Path to ‘Polexit’ seen as Warsaw defies EU ruling on legal reforms
Poland’s membership of the EU was plunged into uncertainty after its judges defied a European court order to reverse some of its controversial judicial reforms.
Stanislaw Piotrowicz, a senior Polish judge, said that interim measures by the EU’s highest court, which ordered Warsaw to suspend the reforms on Wednesday (Thursday AEST), were “not in line” with the Polish constitution.
The defiant ruling is the first of two verdicts due to be issued this week by Polish judges which appear to question a fundamental requirement of EU membership: that EU law takes precedence over national laws.
A woman holds a European Union flag outside the Constitutional Tribunal, background in Warsaw.Credit:AP
The ruling prompted Guy Verhofstadt, an MEP and former chief Brexit co-ordinator, to warn that Poland’s Eurosceptic government was trying to drag the country out of the bloc.
“Against the wishes of the vast majority of Polish people who want an EU future, the populist governing PIS [Law and Justice] party is determined to take Poland out of the EU,” he wrote on Twitter. “Will anyone act to stop them before it is too late?” he added, and claimed that the rule of law in Poland was breaking down.
The Polish ruling came after the European Court of Justice issued an interim order for Warsaw to suspend its “disciplinary chamber” of the Supreme Court, which was part of measures to overhaul the Polish legal system.
Under the Polish reforms, which came into effect in February 2020, the disciplinary chamber has powers to strip judges of immunity and cut their salaries.
The reforms also prevent judges from referring certain points of law to the ECJ.
The PIS party, a Right-wing populist and Eurosceptic movement, has clashed with Brussels for years over the hugely contentious reforms.
Warsaw has argued that the reforms will tackle corruption and root out communist-era judges, but critics say the true purpose is to undermine the role of EU law and open the door to Poland quitting the EU.
Human rights groups are also concerned the reforms would undermine the independence of the Polish judiciary as they could allow the government to expel judges on political grounds.

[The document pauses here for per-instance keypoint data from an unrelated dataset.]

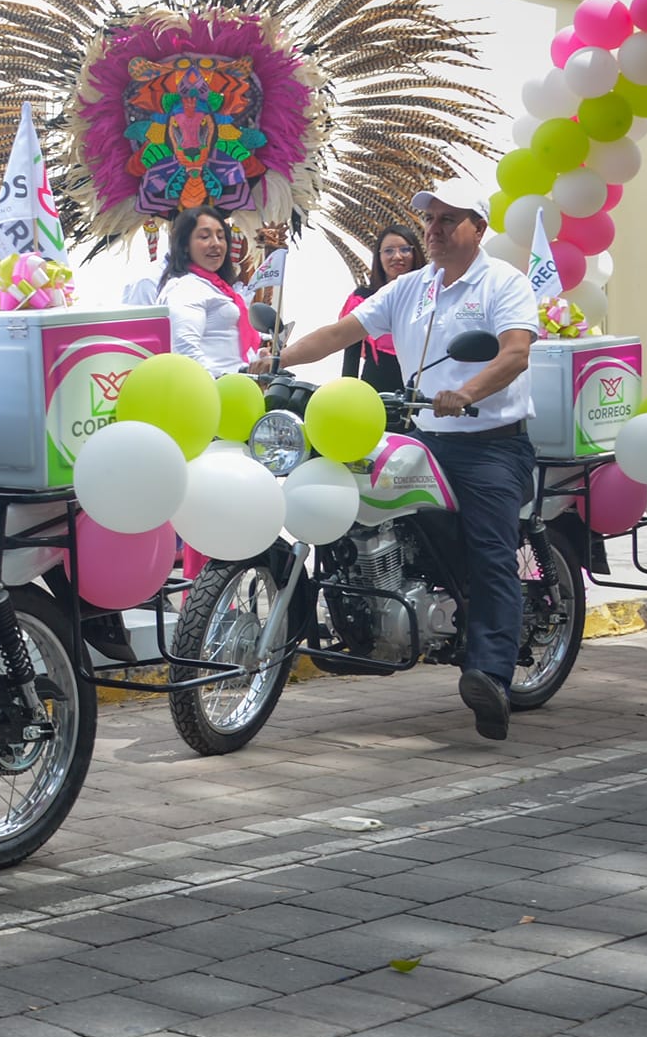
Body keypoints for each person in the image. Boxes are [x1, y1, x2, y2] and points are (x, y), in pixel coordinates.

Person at [281, 180, 538, 741]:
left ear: (479, 228)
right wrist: (274, 359)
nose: (435, 229)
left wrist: (466, 393)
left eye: (449, 219)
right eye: (430, 219)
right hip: (426, 437)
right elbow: (339, 332)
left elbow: (516, 351)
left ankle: (491, 676)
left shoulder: (503, 282)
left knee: (490, 551)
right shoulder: (411, 288)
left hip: (491, 443)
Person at [158, 205, 261, 375]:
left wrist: (257, 359)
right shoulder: (186, 287)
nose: (216, 244)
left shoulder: (217, 287)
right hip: (215, 391)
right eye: (205, 236)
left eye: (221, 237)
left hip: (238, 388)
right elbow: (184, 348)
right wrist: (211, 390)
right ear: (184, 245)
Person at [340, 223, 424, 394]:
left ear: (415, 254)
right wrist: (347, 395)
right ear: (379, 257)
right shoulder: (362, 298)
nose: (397, 256)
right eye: (389, 251)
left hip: (422, 392)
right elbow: (351, 355)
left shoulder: (430, 296)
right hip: (374, 392)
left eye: (405, 249)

A further confrontation with Brussels could erupt today, when Poland may issue another ruling that will decide whether EU law has primacy over Polish law.
MEPs reacted with shock to the ruling yesterday which raised fears that Poland would leave the EU.
“The refusal to implement rulings of the European Court of Justice in Poland is a clear step towards taking Poland out of the European Union,” Jeroen Lenaers, a Dutch MEP, said.
“We fear that the Polish government is on the path to Polexit,” he added.
“We are in the process of a legal Polexit which is taking place step by step,” Adam Bodnar, Poland’s independent human rights ombudsman, told reporters after the ruling.
Since 2004 when Poland joined the EU, polls have consistently shown support for remaining in the bloc.